- _Kutipan Dokumen_

::::::::::

Rp201,82 triliun. Angka tersebut keluar dari hasil penelitian sejumlah lembaga swadaya masyarakat terkaIt dengan potensi kerugian negara akibat korupsi yang dilakukan mafia di sektor sumber daya alam dan kehutanan.

Rilis bersama beberapa LSM yang diterima di Jakarta, Jumat, menyebutkan, baik pemerintah maupun penegak hukum belum serius melakukan perlawanan dengan terhadap mafia sumber daya alam.

Sejumlah LSM itu antara lain Indonesia Corruption Watch (ICW) Wahana Lingkungan Hidup Indonesia (Walhi) Sumatera Selatan, Haka (Yayasan Hutan Alam dan Lingkungan Aceh), Jaringan Advokasi Tambang Kalimantan Timur, Ammalta (Aliansi Masyarakat Menolak Limbah Tambang) Sulawesi Utara, dan MCW (Malang Corruption Watch).

Mereka mengungkapkan, hasil investigasi kasus korupsi di enam daerah (Provinsi Aceh, Sumatera Selatan, Kalimantan Timur, Nusa Tenggara Timur, Sulawesi Utara dan Jawa Timur) ditemukan beberapa kasus yang terindikasi korupsi di sektor tata guna lahan dan hutan.

Untuk itu, pemerintah juga didesak mencabut izin korporasi terhadap beberapa perusahaan yang bermasalah, serta Presiden Joko Widodo dan jajarannya harus menyiapkan strategi untuk melawan mafia sumber daya alam demi kepentingan penyelamatan sumber daya alam.

Sedangkan penegak hukum diminta untuk harus fokus mengejar mafia sumber daya alam dan memastikan oknumnya untuk tidak memberikan proteksi kepada para pencuri sumber daya alam.

Sementara itu, Direktur Walhi Provinsi Kepulauan Bangka-Belitung Ratno Budi mengatakan industri pertambangan dapat menimbulkan bencana ekologis dan kemanusiaan serius.

::::::::::

- _Butir-butir yang tercantum dalam daftar dataset_
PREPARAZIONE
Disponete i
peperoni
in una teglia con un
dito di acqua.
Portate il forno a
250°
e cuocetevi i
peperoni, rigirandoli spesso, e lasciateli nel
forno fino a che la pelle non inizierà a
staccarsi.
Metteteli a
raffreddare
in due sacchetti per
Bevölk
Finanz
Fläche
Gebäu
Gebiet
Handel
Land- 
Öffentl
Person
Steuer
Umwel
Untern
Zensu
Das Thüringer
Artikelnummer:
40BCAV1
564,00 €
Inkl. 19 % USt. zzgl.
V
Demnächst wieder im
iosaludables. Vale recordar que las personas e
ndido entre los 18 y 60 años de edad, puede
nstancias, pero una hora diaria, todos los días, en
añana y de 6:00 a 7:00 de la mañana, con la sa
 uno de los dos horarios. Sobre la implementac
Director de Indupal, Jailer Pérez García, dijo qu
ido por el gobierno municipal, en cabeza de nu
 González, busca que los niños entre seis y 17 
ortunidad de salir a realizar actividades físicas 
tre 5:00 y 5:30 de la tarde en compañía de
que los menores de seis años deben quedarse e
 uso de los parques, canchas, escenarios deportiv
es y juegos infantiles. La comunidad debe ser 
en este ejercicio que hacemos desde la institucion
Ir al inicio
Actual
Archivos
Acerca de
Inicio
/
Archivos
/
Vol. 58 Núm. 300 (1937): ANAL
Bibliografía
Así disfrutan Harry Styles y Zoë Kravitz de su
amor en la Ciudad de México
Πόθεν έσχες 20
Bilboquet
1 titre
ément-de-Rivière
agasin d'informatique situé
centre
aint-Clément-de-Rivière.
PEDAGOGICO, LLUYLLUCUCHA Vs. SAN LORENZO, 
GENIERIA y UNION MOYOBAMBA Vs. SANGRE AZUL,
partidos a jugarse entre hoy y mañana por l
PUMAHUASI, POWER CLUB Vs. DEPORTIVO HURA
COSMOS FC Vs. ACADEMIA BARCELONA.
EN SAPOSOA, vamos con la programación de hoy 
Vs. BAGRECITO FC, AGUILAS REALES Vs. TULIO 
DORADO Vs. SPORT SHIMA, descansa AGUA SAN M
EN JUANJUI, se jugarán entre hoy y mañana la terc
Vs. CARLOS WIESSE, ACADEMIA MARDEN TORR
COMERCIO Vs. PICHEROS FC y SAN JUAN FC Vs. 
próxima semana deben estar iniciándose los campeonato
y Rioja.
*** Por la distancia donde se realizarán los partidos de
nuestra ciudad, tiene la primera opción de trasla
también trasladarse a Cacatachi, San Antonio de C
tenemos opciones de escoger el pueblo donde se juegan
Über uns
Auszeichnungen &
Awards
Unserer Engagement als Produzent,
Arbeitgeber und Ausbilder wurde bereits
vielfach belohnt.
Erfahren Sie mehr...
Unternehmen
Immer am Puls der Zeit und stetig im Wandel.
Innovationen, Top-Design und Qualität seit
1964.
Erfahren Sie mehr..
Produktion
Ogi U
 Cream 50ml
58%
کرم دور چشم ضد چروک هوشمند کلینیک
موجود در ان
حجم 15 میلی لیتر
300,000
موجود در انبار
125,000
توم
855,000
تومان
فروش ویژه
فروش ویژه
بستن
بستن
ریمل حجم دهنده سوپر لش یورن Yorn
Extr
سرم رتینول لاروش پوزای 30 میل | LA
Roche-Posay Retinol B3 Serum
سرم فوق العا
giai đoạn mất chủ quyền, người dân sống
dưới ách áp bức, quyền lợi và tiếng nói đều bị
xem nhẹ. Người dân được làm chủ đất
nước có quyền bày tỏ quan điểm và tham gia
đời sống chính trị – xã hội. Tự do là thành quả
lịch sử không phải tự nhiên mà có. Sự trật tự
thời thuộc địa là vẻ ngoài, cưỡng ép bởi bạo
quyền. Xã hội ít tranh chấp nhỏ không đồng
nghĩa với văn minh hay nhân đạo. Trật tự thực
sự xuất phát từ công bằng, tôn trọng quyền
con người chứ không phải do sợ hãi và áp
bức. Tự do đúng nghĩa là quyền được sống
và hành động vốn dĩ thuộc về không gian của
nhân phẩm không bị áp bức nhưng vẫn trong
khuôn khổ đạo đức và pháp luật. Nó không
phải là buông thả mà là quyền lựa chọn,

::::::::::

- _Soal Latihan_
a) Tolong salin ulang bagian berita tentang mafia sumber daya alam di atas, antara "Mereka mengungkapkan, hasil" dan "dan kemanusiaan serius.", termasuk kedua ujungnya.
b) Menurut berita tentang mafia sumber daya alam, di provinsi mana saja investigasi kasus korupsi itu dilakukan?

- _Jawaban Latihan_
a)
Mereka mengungkapkan, hasil investigasi kasus korupsi di enam daerah (Provinsi Aceh, Sumatera Selatan, Kalimantan Timur, Nusa Tenggara Timur, Sulawesi Utara dan Jawa Timur) ditemukan beberapa kasus yang terindikasi korupsi di sektor tata guna lahan dan hutan.

Untuk itu, pemerintah juga didesak mencabut izin korporasi terhadap beberapa perusahaan yang bermasalah, serta Presiden Joko Widodo dan jajarannya harus menyiapkan strategi untuk melawan mafia sumber daya alam demi kepentingan penyelamatan sumber daya alam.

Sedangkan penegak hukum diminta untuk harus fokus mengejar mafia sumber daya alam dan memastikan oknumnya untuk tidak memberikan proteksi kepada para pencuri sumber daya alam.

Sementara itu, Direktur Walhi Provinsi Kepulauan Bangka-Belitung Ratno Budi mengatakan industri pertambangan dapat menimbulkan bencana ekologis dan kemanusiaan serius.

b) Aceh, Sumatera Selatan, Kalimantan Timur, Nusa Tenggara Timur, Sulawesi Utara, dan Jawa Timur.